Saif bin Sultan continued the struggle against the Portuguese on the East African coast.
In 1696, his forces attacked Mombasa, besieging 2,500 people who had taken refuge in Fort Jesus. The Siege of Fort Jesus ended after 33 months when the thirteen survivors of famine and smallpox surrendered.
Soon after the Omanis took Pemba Island, Kilwa and Zanzibar.
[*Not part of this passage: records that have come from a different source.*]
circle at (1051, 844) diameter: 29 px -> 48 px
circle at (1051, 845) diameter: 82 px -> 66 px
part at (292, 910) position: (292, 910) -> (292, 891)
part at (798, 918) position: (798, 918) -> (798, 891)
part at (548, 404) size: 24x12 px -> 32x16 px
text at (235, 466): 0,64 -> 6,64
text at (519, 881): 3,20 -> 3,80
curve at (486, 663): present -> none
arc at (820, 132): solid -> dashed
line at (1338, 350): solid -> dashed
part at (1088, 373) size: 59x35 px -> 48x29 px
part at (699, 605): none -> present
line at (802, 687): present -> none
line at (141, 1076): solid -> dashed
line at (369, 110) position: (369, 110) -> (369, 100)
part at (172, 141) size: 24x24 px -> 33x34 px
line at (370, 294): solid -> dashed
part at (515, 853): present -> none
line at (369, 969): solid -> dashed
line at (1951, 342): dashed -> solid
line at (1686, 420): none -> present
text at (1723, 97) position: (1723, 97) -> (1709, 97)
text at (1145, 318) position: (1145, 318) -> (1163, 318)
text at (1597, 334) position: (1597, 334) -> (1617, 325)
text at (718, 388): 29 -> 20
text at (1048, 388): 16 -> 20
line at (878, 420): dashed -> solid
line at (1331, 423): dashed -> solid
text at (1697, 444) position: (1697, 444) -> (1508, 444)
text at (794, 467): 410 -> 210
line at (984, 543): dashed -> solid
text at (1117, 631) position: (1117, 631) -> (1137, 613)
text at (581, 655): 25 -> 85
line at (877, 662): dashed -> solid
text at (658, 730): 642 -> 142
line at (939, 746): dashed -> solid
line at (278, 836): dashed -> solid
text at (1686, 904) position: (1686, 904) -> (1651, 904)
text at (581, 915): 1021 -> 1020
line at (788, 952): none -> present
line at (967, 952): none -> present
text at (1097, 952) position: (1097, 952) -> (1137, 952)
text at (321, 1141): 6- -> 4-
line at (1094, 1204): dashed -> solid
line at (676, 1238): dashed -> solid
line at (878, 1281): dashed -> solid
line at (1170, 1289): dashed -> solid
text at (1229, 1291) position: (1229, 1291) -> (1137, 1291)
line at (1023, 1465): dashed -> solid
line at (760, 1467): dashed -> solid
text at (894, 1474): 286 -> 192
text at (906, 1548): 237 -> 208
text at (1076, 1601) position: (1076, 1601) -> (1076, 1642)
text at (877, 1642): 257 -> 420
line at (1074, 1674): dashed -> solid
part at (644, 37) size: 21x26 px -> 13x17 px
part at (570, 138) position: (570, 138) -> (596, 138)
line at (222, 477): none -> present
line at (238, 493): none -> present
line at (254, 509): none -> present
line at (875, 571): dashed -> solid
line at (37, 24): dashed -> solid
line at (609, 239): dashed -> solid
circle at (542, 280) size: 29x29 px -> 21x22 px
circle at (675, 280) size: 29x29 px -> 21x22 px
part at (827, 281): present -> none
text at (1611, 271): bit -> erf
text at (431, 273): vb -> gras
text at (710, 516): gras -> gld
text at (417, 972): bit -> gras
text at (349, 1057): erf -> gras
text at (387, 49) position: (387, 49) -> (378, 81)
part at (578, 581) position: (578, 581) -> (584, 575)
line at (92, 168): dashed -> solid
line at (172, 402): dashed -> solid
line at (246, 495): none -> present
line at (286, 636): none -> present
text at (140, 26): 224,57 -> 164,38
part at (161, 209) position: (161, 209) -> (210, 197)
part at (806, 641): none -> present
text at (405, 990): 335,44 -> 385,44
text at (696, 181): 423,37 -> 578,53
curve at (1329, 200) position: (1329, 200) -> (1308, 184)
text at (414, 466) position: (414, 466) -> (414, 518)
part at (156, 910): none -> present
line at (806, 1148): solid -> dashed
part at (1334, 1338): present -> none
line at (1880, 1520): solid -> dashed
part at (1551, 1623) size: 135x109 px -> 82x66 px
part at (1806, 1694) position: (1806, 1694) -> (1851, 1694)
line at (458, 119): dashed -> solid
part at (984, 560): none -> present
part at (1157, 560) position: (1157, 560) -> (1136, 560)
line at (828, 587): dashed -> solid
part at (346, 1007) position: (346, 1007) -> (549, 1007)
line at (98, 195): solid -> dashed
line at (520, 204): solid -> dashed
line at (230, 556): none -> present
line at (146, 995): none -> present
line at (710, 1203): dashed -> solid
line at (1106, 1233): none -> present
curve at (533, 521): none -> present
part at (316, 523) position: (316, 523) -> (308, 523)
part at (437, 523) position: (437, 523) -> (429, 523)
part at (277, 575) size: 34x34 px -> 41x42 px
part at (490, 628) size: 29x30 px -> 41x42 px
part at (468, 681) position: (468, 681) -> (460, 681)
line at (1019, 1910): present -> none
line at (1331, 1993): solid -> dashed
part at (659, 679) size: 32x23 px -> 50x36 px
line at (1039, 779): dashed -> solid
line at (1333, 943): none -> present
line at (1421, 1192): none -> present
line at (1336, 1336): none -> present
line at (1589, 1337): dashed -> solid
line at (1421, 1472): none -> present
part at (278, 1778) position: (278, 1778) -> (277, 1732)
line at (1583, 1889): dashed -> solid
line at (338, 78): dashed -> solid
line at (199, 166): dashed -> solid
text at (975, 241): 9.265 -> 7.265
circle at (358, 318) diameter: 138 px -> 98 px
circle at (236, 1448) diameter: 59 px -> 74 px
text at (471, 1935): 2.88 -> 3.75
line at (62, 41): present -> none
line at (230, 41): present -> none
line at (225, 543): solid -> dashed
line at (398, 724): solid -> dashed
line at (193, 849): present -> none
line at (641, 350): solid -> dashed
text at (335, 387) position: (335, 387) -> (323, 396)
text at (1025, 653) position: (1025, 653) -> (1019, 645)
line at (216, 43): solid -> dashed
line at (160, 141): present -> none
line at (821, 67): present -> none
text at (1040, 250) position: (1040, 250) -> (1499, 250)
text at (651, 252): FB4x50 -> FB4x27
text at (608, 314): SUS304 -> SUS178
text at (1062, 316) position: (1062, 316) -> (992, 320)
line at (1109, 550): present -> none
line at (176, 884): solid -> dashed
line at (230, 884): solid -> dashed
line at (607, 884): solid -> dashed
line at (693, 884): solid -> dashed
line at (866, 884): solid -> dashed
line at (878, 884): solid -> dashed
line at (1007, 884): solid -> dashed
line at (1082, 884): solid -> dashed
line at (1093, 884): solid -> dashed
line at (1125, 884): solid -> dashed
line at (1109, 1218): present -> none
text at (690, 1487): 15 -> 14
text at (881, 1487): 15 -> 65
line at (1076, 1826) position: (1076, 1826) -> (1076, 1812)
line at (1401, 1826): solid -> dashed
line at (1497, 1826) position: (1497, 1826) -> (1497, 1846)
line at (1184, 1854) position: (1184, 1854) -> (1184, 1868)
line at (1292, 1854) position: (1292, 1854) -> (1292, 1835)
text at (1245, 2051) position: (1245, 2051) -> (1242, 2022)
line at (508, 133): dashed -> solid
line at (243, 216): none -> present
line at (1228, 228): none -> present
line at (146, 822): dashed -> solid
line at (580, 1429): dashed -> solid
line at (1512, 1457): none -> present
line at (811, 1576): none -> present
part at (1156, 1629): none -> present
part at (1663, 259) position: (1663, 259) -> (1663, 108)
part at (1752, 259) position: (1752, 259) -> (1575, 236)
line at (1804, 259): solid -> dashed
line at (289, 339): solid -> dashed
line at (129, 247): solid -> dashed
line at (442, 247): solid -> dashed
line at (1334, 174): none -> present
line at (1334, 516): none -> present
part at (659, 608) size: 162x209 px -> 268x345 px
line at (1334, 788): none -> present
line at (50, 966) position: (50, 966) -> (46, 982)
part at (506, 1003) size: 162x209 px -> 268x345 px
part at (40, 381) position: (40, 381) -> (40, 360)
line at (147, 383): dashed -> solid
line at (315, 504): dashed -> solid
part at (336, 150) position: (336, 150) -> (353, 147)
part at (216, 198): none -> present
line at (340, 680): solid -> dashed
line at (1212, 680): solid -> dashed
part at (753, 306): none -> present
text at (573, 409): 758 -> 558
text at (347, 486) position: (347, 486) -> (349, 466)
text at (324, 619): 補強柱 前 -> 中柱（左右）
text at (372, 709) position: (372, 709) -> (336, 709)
The expansion of Omani power included the first large-scale settlement of Zanzibar by Omani migrants.
Saif bin Sultan appointed Arab governors to the city states of the coast before he returned to Oman. Later, many of these were to come under the control of Muhammed bin Uthman al-Mazrui, governor of Mombasa, and his descendants, the Mazrui, who made only nominal acknowledgement of the suzerainty of Oman.
Saif bin Sultan also encouraged piracy against the merchant trade of India, Persia and even of Europe.

==Death and legacy==

Saif bin Sultan died on 4 October 1711. He was buried in the castle of Rustaq in a handsome tomb, later destroyed by a Wahhabi general.
At his death he had great wealth, said to include 28 ships, 700 male slaves and one third of Oman's date trees. He was succeeded by his son Sultan bin Saif II.
Saif bin Sultan earned the title "the Earth's bond" or "the chain of the Earth" for the benefits he had brought to the people of Oman.
According to Samuel Barrett Miles,

The Imam Saif bin Sultan was the greatest of the Yaareba Princes, and at no time before or since has Oman been so renowned, powerful or prosperous as under his sway. Ambition and love of glory, combine with a lust for wealth, were his ruling passions, and in pursuit of these objects he was as unscrupulous and unswerving as he was capable and energetic. ... We hear but little in the local historians of internal troubles and wars during his reign; we may therefore infer that the Imam had the skill and tact to divert the more restless and ambitious spirits from tribal broils, jealousies and dissensions by employing them in piratical and other expeditions, and in encouraging them to venture their trading operations in distant regions, for it is beyond question that under his auspices the commerce of Oman greatly extended and developed.